52-08.JPG (7894 bytes)Mechanical banks, while fascinating from a number of angles, are certainly intriguing in the wide subject matter they cover and represent. Take for example, the variety of subjects we have already covered in the first ten banks: the Civil War period as represented by the Freedman; an Italian and English fantasy in the Clown Harlequin and Columbine; a merry-go-round at the park; a Japanese magician; a shoot-the-chutes; a goat on a beer barrel; a girl skipping rope; a labor-capitalist problem satirized; a hunter shooting a bird; and finally a giant.

Now we move into the pleasant thoughts surrounding the fun of roller skating as we rate the eleventh bank, namely, the Roller Skating Bank, with its appealing subject, nice action, and rarity.

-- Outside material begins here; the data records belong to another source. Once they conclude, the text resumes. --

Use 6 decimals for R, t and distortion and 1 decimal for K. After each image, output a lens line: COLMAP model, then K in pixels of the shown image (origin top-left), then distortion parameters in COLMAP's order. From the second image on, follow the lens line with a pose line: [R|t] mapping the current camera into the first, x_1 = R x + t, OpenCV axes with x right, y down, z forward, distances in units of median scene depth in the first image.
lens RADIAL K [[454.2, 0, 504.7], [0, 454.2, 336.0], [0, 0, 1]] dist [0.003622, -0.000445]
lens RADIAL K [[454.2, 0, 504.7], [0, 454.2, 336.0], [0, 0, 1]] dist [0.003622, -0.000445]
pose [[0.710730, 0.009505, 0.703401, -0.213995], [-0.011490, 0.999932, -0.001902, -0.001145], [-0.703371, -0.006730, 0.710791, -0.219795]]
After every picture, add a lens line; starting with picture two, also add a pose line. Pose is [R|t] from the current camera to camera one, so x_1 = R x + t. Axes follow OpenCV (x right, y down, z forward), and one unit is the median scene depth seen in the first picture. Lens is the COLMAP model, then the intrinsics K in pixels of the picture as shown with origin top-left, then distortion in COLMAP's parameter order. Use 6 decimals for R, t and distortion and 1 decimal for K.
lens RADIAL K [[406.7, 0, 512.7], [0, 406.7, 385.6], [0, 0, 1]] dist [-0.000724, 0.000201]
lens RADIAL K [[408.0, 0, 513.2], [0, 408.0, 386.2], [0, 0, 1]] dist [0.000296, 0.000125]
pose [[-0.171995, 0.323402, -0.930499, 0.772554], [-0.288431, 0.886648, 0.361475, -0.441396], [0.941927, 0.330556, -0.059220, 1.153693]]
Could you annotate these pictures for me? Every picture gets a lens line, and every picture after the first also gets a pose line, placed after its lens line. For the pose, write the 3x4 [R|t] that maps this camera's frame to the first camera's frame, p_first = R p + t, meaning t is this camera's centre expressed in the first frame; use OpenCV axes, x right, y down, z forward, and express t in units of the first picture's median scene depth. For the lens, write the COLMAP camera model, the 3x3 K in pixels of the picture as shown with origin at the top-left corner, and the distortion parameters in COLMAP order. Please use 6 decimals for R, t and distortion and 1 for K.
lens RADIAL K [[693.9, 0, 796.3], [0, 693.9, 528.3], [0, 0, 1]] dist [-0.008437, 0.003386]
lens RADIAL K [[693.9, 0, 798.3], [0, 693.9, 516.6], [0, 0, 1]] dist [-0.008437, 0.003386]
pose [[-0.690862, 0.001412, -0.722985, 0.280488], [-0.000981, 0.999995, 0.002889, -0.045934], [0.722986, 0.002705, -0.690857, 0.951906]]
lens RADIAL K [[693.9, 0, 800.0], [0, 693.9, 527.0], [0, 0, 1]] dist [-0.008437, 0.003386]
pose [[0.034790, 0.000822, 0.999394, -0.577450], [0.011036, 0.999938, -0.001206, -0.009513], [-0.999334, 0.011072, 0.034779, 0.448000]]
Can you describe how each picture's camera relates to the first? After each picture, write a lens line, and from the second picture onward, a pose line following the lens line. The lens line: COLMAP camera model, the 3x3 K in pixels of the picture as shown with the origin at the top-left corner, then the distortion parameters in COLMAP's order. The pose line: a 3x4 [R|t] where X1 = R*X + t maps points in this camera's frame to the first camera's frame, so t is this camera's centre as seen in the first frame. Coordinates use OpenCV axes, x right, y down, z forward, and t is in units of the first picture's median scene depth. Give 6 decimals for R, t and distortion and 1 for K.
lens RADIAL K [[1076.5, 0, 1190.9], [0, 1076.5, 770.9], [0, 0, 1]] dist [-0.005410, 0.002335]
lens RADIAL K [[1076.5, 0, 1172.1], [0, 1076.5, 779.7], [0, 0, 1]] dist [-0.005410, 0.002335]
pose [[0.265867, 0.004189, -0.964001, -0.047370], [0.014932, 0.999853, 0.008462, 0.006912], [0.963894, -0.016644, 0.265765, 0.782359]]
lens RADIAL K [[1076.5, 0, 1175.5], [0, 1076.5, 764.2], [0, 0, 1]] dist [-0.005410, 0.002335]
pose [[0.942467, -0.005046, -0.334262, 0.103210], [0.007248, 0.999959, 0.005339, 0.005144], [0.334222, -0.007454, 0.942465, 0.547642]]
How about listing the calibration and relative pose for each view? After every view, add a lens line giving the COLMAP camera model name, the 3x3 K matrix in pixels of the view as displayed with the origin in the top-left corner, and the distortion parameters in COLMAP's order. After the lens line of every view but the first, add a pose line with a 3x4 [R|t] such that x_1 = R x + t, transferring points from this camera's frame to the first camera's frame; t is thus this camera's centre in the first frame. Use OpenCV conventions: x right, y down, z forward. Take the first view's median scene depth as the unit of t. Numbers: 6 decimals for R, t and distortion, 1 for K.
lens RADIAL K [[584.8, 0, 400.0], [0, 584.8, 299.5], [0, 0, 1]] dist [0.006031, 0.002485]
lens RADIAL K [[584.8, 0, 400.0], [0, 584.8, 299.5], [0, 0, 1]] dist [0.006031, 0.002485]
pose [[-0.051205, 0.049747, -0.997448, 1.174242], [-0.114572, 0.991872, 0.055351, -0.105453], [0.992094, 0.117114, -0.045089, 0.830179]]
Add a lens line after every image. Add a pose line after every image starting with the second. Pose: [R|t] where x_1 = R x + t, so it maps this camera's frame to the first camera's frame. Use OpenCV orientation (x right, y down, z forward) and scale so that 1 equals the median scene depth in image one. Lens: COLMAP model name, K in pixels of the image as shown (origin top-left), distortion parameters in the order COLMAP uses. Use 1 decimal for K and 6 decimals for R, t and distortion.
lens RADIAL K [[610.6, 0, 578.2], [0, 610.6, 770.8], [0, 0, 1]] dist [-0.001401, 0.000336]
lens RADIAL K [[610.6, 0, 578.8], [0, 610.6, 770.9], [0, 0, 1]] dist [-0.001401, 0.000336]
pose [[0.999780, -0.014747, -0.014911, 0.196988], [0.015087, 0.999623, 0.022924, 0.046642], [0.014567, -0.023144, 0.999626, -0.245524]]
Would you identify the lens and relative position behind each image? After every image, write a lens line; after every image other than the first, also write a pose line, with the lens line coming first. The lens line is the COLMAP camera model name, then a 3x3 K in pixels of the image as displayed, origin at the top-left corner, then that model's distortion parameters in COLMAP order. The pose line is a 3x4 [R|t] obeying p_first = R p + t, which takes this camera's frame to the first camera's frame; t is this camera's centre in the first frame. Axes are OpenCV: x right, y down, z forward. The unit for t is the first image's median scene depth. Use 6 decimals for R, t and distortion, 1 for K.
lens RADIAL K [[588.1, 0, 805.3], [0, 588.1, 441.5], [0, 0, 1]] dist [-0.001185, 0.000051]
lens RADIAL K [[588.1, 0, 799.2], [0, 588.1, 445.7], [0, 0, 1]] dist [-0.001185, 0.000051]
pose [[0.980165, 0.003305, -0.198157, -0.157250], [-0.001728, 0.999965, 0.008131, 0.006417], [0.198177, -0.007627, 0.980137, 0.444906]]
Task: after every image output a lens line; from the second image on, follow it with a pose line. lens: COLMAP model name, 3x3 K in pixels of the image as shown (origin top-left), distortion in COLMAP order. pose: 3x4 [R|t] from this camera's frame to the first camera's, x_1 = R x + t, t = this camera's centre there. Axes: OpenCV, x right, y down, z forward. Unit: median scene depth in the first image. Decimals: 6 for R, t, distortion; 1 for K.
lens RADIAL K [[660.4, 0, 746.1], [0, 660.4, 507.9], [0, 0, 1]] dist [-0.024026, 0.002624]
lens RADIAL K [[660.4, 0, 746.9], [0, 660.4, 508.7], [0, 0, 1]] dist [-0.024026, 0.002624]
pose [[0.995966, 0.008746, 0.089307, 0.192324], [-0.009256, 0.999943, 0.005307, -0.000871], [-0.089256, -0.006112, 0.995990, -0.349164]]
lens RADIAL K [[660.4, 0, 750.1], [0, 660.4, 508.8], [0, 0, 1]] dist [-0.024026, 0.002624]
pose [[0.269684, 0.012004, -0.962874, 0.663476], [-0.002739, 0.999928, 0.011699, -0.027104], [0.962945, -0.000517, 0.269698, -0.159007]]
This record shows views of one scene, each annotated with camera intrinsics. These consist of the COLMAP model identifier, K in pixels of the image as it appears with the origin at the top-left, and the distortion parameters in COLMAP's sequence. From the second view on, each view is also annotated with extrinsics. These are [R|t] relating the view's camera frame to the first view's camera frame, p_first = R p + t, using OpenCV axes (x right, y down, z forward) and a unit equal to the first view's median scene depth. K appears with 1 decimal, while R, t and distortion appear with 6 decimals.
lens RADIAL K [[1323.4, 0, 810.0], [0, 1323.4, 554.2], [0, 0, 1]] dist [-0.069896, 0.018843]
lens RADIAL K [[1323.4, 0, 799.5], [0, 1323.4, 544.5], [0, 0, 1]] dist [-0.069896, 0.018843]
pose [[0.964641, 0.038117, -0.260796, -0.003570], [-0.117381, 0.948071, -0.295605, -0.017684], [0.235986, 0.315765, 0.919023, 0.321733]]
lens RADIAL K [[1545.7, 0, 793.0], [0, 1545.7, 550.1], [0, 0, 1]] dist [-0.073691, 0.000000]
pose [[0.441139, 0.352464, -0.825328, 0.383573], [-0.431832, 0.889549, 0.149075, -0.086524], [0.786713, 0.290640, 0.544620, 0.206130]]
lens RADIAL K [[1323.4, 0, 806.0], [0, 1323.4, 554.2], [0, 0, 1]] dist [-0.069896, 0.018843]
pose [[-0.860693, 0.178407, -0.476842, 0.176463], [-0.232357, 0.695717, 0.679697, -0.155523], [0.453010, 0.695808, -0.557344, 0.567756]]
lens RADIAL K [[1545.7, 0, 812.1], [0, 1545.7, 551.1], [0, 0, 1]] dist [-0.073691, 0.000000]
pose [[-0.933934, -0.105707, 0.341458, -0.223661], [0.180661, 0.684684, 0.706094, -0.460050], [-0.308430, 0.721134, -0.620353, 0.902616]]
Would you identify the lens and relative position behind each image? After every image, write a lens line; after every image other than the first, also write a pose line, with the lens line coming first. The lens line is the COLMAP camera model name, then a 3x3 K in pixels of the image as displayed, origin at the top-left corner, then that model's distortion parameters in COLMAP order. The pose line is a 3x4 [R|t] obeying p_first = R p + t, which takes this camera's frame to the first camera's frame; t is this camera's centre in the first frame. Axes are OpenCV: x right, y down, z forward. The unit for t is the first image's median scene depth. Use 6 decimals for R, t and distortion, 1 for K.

Here again, as is often the case with the rarer banks, we are confronted with the problem of having practically no factual background knowledge. There are no markings or dates on the bank and apparently no patent papers exist. There is one definite similarity between this bank, the Confectionery Bank, the Chimpanzee Bank, and the Merry-Go-Round Bank, and that is the same clover leaf type perforations are cast in the base of the bank. Since we know the Confectionery and Chimpanzee were both made by Kyser and Rex in Philadelphia, it’s reasonable to assume they also manufactured the Roller Skating Bank, probably in the period of the 1880’s. Further, it’s very likely that it was designed by R.M. Hunter.

The bank pictured is one of the few obtained by the writer first hand in a home. It was in the possession of a family who live in a small town in Ohio. They had a general interest in antiques and their home was nicely furnished with them. Some years ago they found the bank in an old blacksmith shop and persuaded the smithy to part with it. They in turn used it to entertain children who came to visit them, and if memory serves correctly, specifically one grandchild. The children were allowed to operate the bank with coins but not play with it and this contributed to its nice condition.

The bank operates as follows: First, the figures of the boy and girl are moved into the position shown in the picture, then a coin is placed in the slot located in the top of the skate rack to the rear of the bank. When the button between the two skaters is pressed they skate in half circles to the boy holding a wreath in his hands. He turns and presents this to the girl and at the same time the coin drops into the bank automatically.

The bank is painted in bright colors, the base is gray with red trim and the figures are done in a natural way. It is entirely original with no repairs and the paint is in excellent condition.

It is interesting to note that the designer of this bank very carefully put roller skates on the boy and girl skaters, but the two prone figures who apparently are supposed to have just fallen have no skates on at all. This is a curious oversight when you consider the degree of meticulous detail used by the majority of the bank designers.